Prompt: Return the lines from the start of the records up to and including the line containing "ver telefone", exactly as they appear, leaving out the pictures.
□ □ □ □ □
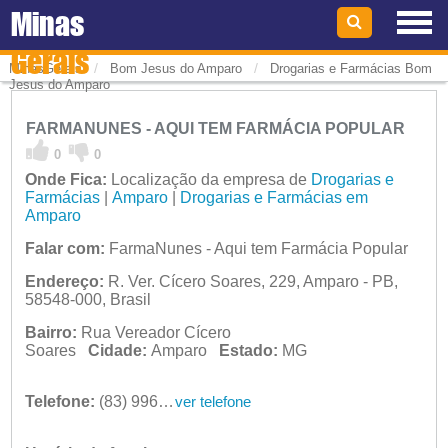
Minas
Gerais
/
/
MinasGerais
Bom Jesus do Amparo
Drogarias e Farmácias Bom
Jesus do Amparo
FARMANUNES - AQUI TEM FARMÁCIA POPULAR
0
0
Onde Fica:
Localização da empresa de
Drogarias e
Farmácias
|
Amparo
|
Drogarias e Farmácias em
Amparo
Falar com:
FarmaNunes - Aqui tem Farmácia Popular
Endereço:
R. Ver. Cícero Soares, 229, Amparo - PB,
58548-000, Brasil
Bairro:
Rua Vereador Cícero
Soares
Cidade:
Amparo
Estado:
MG
Telefone:
(83) 99645-6919
ver telefone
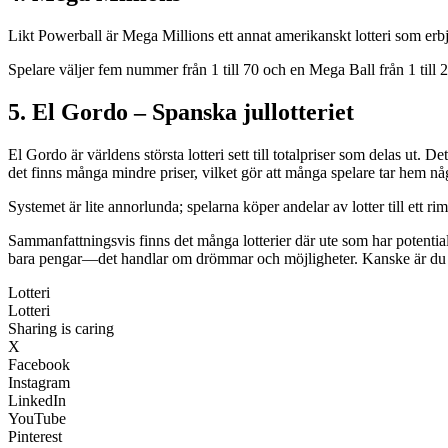
Likt Powerball är Mega Millions ett annat amerikanskt lotteri som erbju
Spelare väljer fem nummer från 1 till 70 och en Mega Ball från 1 till 2
5. El Gordo – Spanska jullotteriet
El Gordo är världens största lotteri sett till totalpriser som delas ut. D
det finns många mindre priser, vilket gör att många spelare tar hem nå
Systemet är lite annorlunda; spelarna köper andelar av lotter till ett riml
Sammanfattningsvis finns det många lotterier där ute som har potential
bara pengar—det handlar om drömmar och möjligheter. Kanske är du näs
Lotteri
Lotteri
Sharing is caring
X
Facebook
Instagram
LinkedIn
YouTube
Pinterest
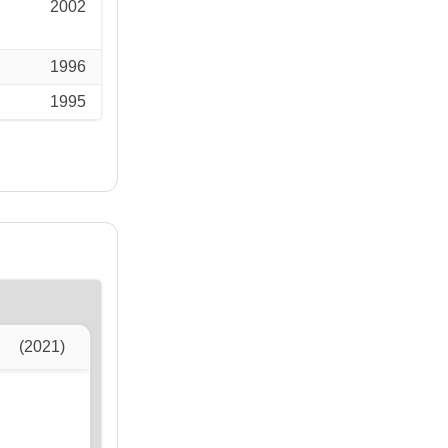
2002
1996
1995
(2021)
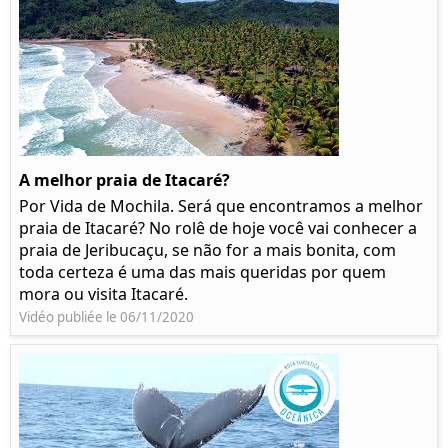
A melhor praia de Itacaré?
Por Vida de Mochila. Será que encontramos a melhor
praia de Itacaré? No rolê de hoje você vai conhecer a
praia de Jeribucaçu, se não for a mais bonita, com
toda certeza é uma das mais queridas por quem
mora ou visita Itacaré.
Vidéo publiée le 06/11/2020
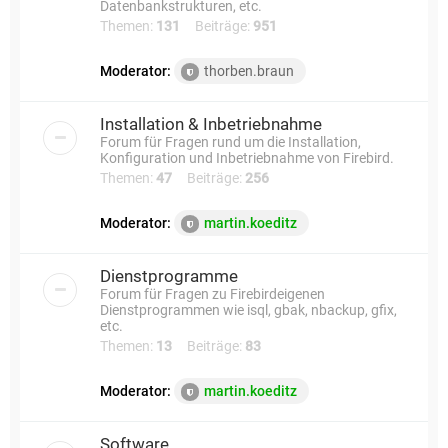
Datenbankstrukturen, etc.
Themen:
131
Beiträge:
951
Moderator:
thorben.braun
Installation & Inbetriebnahme
Forum für Fragen rund um die Installation,
Konfiguration und Inbetriebnahme von Firebird.
Themen:
47
Beiträge:
256
Moderator:
martin.koeditz
Dienstprogramme
Forum für Fragen zu Firebirdeigenen
Dienstprogrammen wie isql, gbak, nbackup, gfix,
etc.
Themen:
13
Beiträge:
83
Moderator:
martin.koeditz
Software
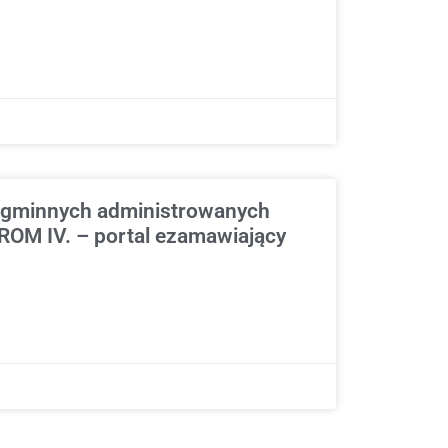
h gminnych administrowanych
 ROM IV. – portal ezamawiający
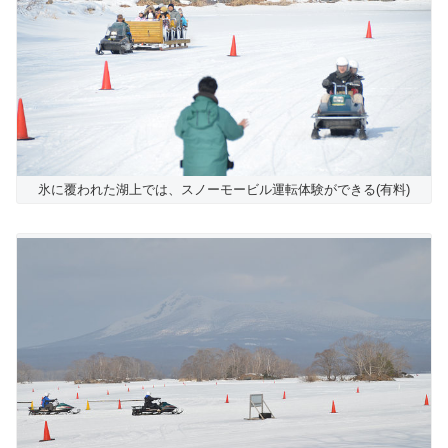
氷に覆われた湖上では、スノーモービル運転体験ができる(有料)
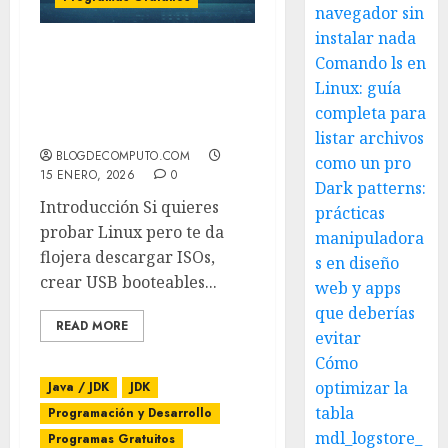
navegador sin
instalar nada
Comando ls en
DistroSea: prueba
distribuciones Linux en
Linux: guía
tu navegador sin instalar
completa para
nada
listar archivos
BLOGDECOMPUTO.COM
como un pro
15 ENERO, 2026
0
Dark patterns:
Introducción Si quieres
prácticas
probar Linux pero te da
manipuladora
flojera descargar ISOs,
s en diseño
crear USB booteables...
web y apps
que deberías
READ MORE
evitar
Cómo
optimizar la
Java / JDK
JDK
tabla
Programación y Desarrollo
mdl_logstore_
Programas Gratuitos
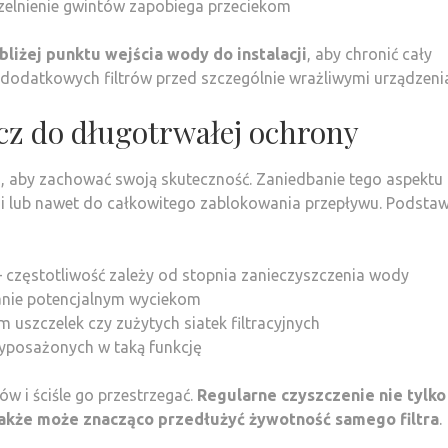
zelnienie gwintów zapobiega przeciekom
bliżej punktu wejścia wody do instalacji
, aby chronić cały
dodatkowych filtrów przed szczególnie wrażliwymi urządzeni
cz do długotrwałej ochrony
i, aby zachować swoją skuteczność. Zaniedbanie tego aspektu
cji lub nawet do całkowitego zablokowania przepływu. Podst
 częstotliwość zależy od stopnia zanieczyszczenia wody
nie potencjalnym wyciekom
m uszczelek czy zużytych siatek filtracyjnych
wyposażonych w taką funkcję
w i ściśle go przestrzegać.
Regularne czyszczenie nie tylko
 także może znacząco przedłużyć żywotność samego filtra
.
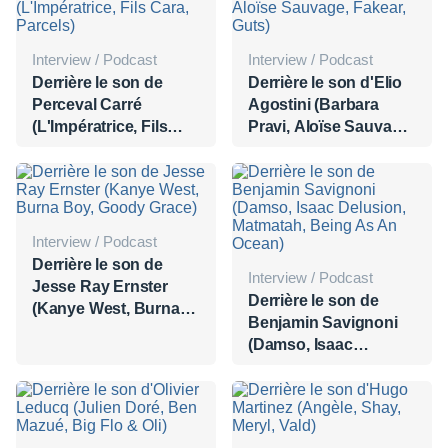
Interview / Podcast
Interview / Podcast
Derrière le son de
Derrière le son d'Elio
Perceval Carré
Agostini (Barbara
(L'Impératrice, Fils
Pravi, Aloïse Sauvage,
Cara, Parcels)
Fakear, Guts)
Interview / Podcast
Derrière le son de
Interview / Podcast
Jesse Ray Ernster
Derrière le son de
(Kanye West, Burna
Benjamin Savignoni
Boy, Goody Grace)
(Damso, Isaac
Delusion, Matmatah,
Being As An Ocean)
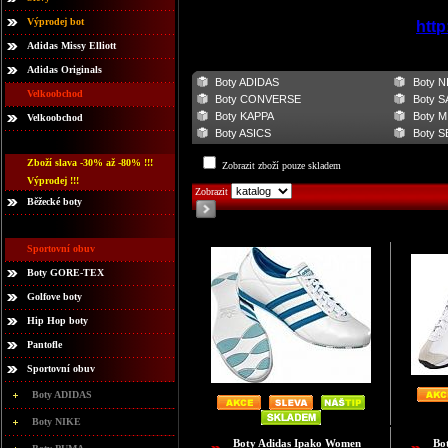
Výprodej bot
http
Adidas Missy Elliott
Adidas Originals
Boty ADIDAS
Boty N
Velkoobchod
Boty CONVERSE
Boty 
Boty KAPPA
Boty 
Velkoobchod
Boty ASICS
Boty 
Zboží slava -30% až -80% !!!
Zobrazit zboží pouze skladem
Výprodej !!!
Zobrazit
Běžecké boty
Sportovní obuv
Boty GORE-TEX
Golfove boty
Hip Hop boty
Pantofle
Sportovní obuv
Boty ADIDAS
Boty NIKE
Boty Adidas Ipako Women
Bo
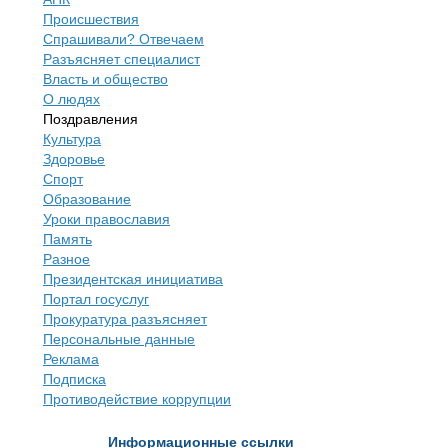
Происшествия
Спрашивали? Отвечаем
Разъясняет специалист
Власть и общество
О людях
Поздравления
Культура
Здоровье
Спорт
Образование
Уроки православия
Память
Разное
Президентская инициатива
Портал госуслуг
Прокуратура разъясняет
Персональные данные
Реклама
Подписка
Противодействие коррупции
Информационные ссылки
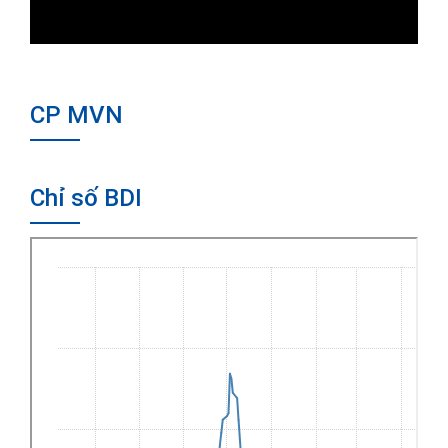
CP MVN
Chỉ số BDI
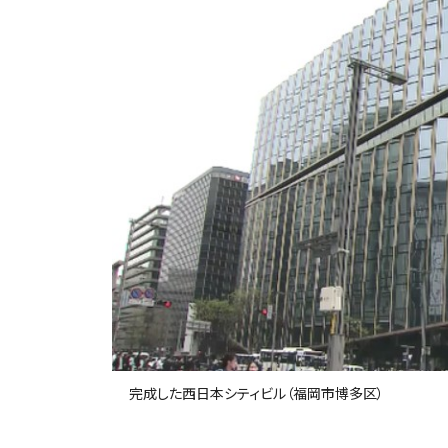
完成した西日本シティビル（福岡市博多区）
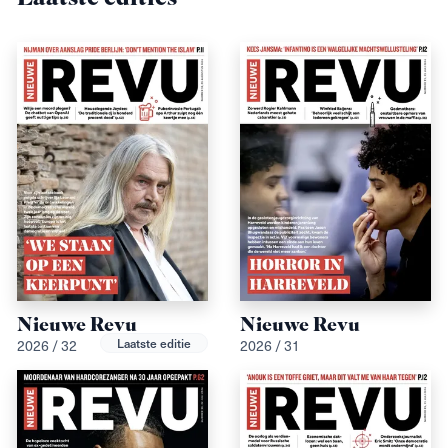
Nieuwe Revu
Nieuwe Revu
Laatste editie
2026 / 32
2026 / 31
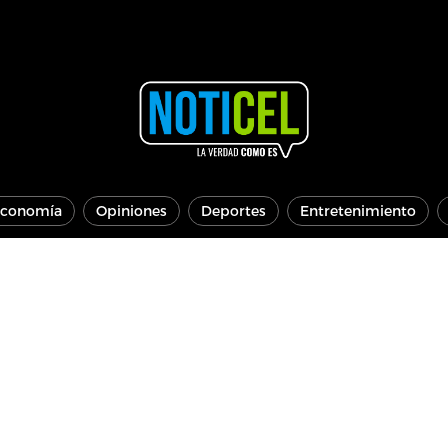
conomía
Opiniones
Deportes
Entretenimiento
□ □ □ □ □
Response:
Minas
Gerais
/
/
MinasGerais
Bom Jesus do Amparo
Drogarias e Farmácias Bom
Jesus do Amparo
FARMANUNES - AQUI TEM FARMÁCIA POPULAR
0
0
Onde Fica:
Localização da empresa de
Drogarias e
Farmácias
|
Amparo
|
Drogarias e Farmácias em
Amparo
Falar com:
FarmaNunes - Aqui tem Farmácia Popular
Endereço:
R. Ver. Cícero Soares, 229, Amparo - PB,
58548-000, Brasil
Bairro:
Rua Vereador Cícero
Soares
Cidade:
Amparo
Estado:
MG
Telefone:
(83) 99645-6919
ver telefone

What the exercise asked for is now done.